With all these publicity and media appearances, if Godzilla were flesh and blood, it would most definitely be one of the richest celebrities. Unfortunately for Godzilla (fortunately for all humanity), it is only a fictional character and will never see a penny of its hard-earned cash. Instead, with an array of intellectual property rights covering multiple aspects of the character, its creator - Toho is the one profiting from the spoils of the monster’s desolation. Toho’s ginormous IP portfolio on Godzilla includes copyright to the design of Godzilla and its various monster co-stars. Even the distinctive roar of the monster is subject to copyright protection. Toho also owns numerous trademarks relating to Godzilla internationally, covering everything from the words “GODZILLA” and “ZILLA”, to the designs and representations of the monster itself.

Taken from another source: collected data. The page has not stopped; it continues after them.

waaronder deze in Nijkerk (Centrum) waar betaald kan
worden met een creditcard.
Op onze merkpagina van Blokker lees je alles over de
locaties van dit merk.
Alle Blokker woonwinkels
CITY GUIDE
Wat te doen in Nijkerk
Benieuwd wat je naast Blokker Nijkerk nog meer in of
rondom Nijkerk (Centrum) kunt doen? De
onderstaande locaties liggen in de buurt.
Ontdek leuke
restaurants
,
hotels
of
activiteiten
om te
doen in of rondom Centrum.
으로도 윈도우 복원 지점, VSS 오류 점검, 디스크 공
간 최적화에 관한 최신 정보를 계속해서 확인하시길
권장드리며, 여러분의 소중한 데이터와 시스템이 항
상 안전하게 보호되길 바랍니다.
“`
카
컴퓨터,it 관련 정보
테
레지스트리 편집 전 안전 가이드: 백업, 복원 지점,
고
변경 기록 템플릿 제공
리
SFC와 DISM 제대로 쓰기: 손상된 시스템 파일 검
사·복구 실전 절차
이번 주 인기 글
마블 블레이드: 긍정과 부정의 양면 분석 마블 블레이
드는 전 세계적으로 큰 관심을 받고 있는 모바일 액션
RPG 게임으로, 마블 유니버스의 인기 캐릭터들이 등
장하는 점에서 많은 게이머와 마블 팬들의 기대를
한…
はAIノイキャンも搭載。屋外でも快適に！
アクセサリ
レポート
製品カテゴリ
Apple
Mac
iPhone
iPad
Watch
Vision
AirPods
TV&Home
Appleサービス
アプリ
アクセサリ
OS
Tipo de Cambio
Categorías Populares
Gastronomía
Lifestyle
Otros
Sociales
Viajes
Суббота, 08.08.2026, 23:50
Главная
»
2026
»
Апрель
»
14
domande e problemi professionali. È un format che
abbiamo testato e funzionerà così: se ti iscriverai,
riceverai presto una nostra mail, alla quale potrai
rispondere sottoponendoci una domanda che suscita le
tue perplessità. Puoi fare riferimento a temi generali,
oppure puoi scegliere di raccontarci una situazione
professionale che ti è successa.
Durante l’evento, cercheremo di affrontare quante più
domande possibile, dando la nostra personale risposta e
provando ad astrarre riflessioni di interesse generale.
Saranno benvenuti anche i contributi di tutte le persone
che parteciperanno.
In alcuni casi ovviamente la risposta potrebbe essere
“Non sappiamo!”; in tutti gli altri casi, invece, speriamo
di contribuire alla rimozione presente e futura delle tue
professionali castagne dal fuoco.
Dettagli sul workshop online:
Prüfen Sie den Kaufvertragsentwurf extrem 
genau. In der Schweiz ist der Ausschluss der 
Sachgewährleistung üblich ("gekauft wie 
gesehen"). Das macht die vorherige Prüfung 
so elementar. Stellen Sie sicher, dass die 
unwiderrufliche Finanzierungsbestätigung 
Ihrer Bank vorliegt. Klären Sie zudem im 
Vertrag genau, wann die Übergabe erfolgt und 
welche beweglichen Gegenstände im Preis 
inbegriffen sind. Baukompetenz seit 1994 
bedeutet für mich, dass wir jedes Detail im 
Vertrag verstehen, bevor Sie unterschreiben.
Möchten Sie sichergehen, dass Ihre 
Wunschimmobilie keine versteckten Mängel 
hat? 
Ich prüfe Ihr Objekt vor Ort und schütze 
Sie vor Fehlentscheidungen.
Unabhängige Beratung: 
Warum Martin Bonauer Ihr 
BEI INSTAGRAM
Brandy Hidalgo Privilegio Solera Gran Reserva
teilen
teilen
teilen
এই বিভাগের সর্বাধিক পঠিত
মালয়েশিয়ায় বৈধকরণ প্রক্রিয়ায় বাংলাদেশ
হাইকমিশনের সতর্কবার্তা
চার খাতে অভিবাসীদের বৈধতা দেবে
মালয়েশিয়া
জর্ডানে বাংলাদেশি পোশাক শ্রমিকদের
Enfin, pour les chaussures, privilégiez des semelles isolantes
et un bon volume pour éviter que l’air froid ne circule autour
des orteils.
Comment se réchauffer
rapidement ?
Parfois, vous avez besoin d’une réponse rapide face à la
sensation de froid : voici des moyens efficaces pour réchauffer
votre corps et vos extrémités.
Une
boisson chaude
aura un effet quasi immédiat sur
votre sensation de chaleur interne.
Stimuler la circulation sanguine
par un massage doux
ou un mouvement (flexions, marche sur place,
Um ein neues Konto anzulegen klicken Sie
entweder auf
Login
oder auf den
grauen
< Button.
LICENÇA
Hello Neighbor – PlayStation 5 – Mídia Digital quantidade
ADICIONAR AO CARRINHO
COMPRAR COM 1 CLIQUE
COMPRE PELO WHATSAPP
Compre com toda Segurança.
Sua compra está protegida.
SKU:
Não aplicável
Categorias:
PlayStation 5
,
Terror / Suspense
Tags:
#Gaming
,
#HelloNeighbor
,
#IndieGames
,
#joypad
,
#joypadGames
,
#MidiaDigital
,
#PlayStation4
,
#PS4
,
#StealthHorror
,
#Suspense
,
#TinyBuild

To defend its intellectual goldmine, Toho has a team of lawyers every bit as ferocious as the monster they are protecting. In 1985, Warner Bros. was singed by Toho for including a Godzilla look-alike in the movie Pee Wee’s Big Adventure, settling the case for an undisclosed amount. In 2002, a US vintner was reduced to a pile of rubble as they were made to destroy its inventory of “CABZILLA” cabernet sauvignon which featured the image of a roaring Godzilla holding a glass of wine on its label. The following year, vendors at the Yankee Stadium were side-swiped by Godzilla’s lawyers for selling inflatable Godzilla replicas in honour of Yankees’ player Hideki Matsui, whose nickname is in fact “Godzilla”. In 2008, ten years after Godzilla ripped apart the New York subway, its lawyers took a bite out of sandwich giant Subway, demanding USD 150,000 in compensation for featuring a Godzilla-like dinosaur in its TV commercial. Even Toho’s compatriot was not spared. HONDA was sued not once but twice, in 1992 for flying a giant Godzilla float in the New Year’s Rose Parade and in 2011 for showing a seconds-long footage of a fire-breathing Godzilla in its commercial.


It is safe to say that while there is still atomic breath in monster's lungs, Toho will continue to milk its ferocious behemoth for all its worth. And for anyone who even dares to think about getting on the bad side of the radioactive reptilia, consider the ungodly fire and brimstone that its lawyers will rain down upon you.